Jeunet livid as latest film branded 'American'

1st December 2004, Comments 0 comments

PARIS, Dec 1 (AFP) - Jean-Pierre Jeunet, the French director of the smash-hit film "Amelie", has expressed his fury and exasperation at a court's decision to brand his latest movie a Hollywood production despite its French character.

PARIS, Dec 1 (AFP) - Jean-Pierre Jeunet, the French director of the smash-hit film "Amelie", has expressed his fury and exasperation at a court's decision to brand his latest movie a Hollywood production despite its French character.

"What is there American about 'A Very Long Engagement', based on a French script, created by a French director, with French actors who were filmed in France speaking in French and with a budget of which 99 percent was spent in France?" he asked in a letter published in Thursday's edition of Le Monde newspaper.

The angry missive, co-signed by Francis Boespflug, the head of the French production company 2003 Productions involved in the movie, stressed that the film's legal nationality had very real consequences because the November 25 ruling effectively barred it from accessing French film subsidies.

Only French or European productions can tap those funds, which are partly meant to protect France's film industry from Hollywood's deep-pocketed offerings.

The court decided that Jeunet's film could not call itself French because 2003 Productions was essentially a front company for US studio Warner Bros., which held the rights to the book upon which the movie is based.

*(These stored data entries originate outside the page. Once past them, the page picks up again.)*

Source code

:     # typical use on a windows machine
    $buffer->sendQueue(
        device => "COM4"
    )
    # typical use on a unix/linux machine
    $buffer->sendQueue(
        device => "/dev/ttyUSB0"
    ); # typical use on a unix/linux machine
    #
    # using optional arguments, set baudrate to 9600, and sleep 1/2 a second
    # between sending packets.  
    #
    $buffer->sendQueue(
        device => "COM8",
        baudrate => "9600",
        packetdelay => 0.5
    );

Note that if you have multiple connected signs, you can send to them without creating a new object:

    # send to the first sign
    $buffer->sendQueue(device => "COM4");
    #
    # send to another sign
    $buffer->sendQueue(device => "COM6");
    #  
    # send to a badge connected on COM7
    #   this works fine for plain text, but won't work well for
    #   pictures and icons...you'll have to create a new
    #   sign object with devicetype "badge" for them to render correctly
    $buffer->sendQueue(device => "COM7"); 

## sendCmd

2003 Productions is one-third owned by the US studio. The rest of its capital is held by staff and executives of Warner Bros. France.

The movie itself cost EUR 45 million (USD 60 million) to make, an extremely large sum by French film production standards. Jeunet and 2003 Productions had been counting on the subsidies to pay a part of those costs.

"How can we say we are defending the French cinema industry tooth-and-claw in the name of cultural diversity, and at the same time say that a film as eminently French as 'A Very Long Engagement' is suddenly not...?" Jeunet and Boespflug asked.

They noted that the verdict against them - which they have asked to be appealed - could lead to French co-productions losing their French flavour.

The original plans for "A Very Long Engagement" had called for it to be shot in English with American actors in another country, even though it recounted a tale set in France's World War I trenches, they said.

In the movie, a young Frenchwoman (played by "Amelie" star Audrey Tautou) desperately and determinedly searches for her missing fiance, a soldier, amid the horrors of war.

Jeunet and Boespflug pointed out that "Alexander the Great" had been classified French - largely because director Oliver Stone has dual US-French citizenship - but it starred Angelina Jolie, Colin Farrell and Val Kilmer and was filmed in Morocco, Thailand and Britain.

Will other French co-productions from the past now be classed non-French? the two asked.

"The films of Francois Truffaut, of Louis Malle, of which some were made with the help of major US studio funding, are they American?"